▶ TASK DETAILS
Duplicate the text of every item below word for word, leaving the pictures out of your copy.

## BEGIN DATA IN THIS EXERCISE

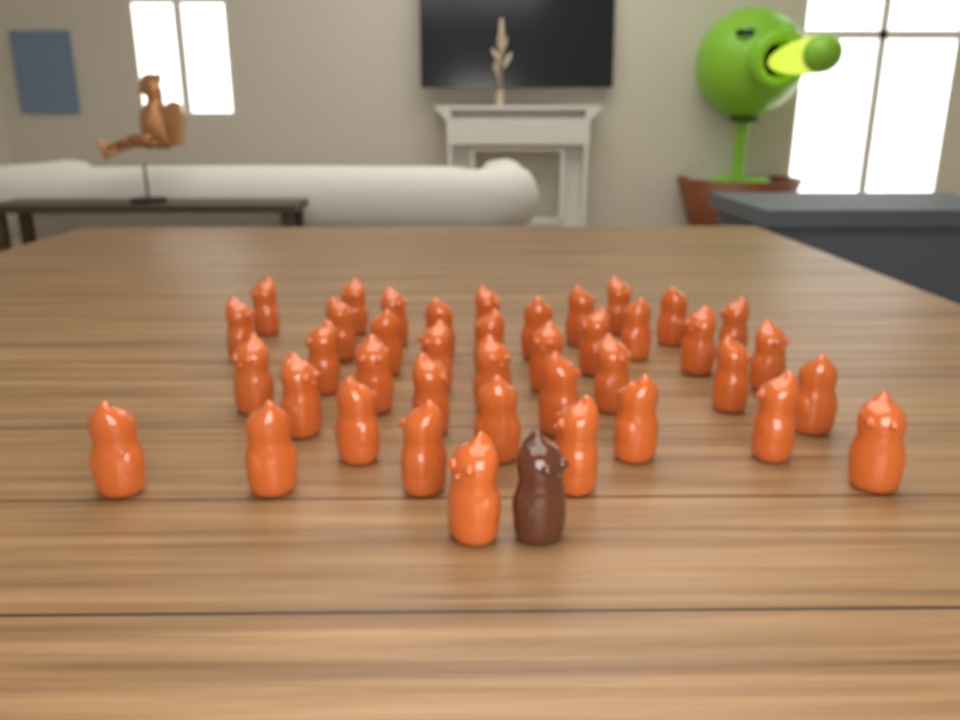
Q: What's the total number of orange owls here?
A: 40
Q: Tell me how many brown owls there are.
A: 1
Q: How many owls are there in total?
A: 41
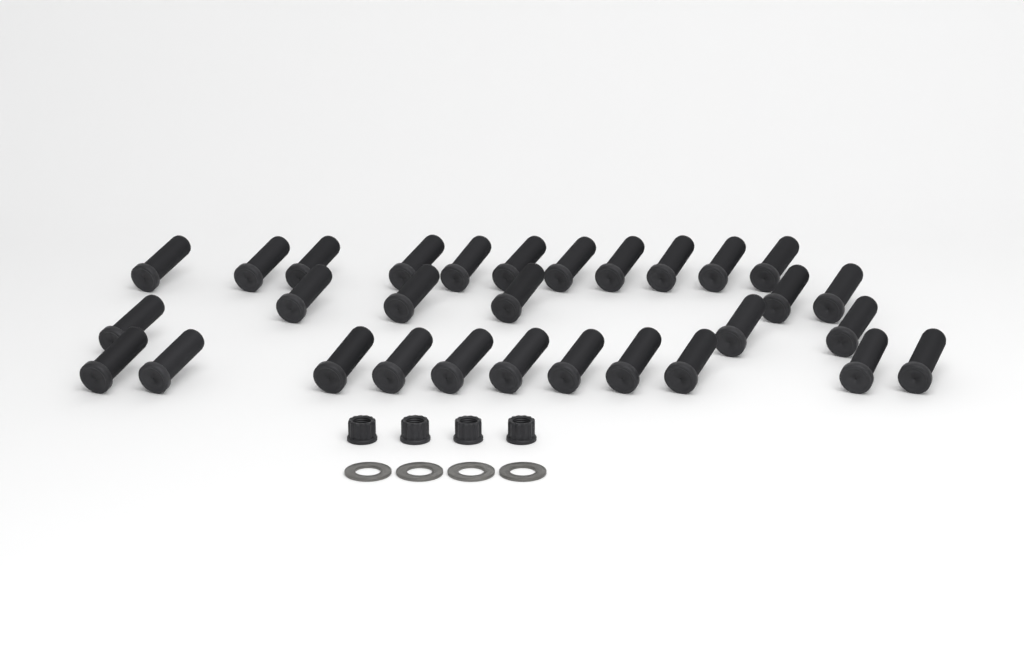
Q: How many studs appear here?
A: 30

## END DATA IN THIS EXERCISE

▶ EXERCISE SOLUTION
Q: What's the total number of orange owls here?
A: 40
Q: Tell me how many brown owls there are.
A: 1
Q: How many owls are there in total?
A: 41
Q: How many studs appear here?
A: 30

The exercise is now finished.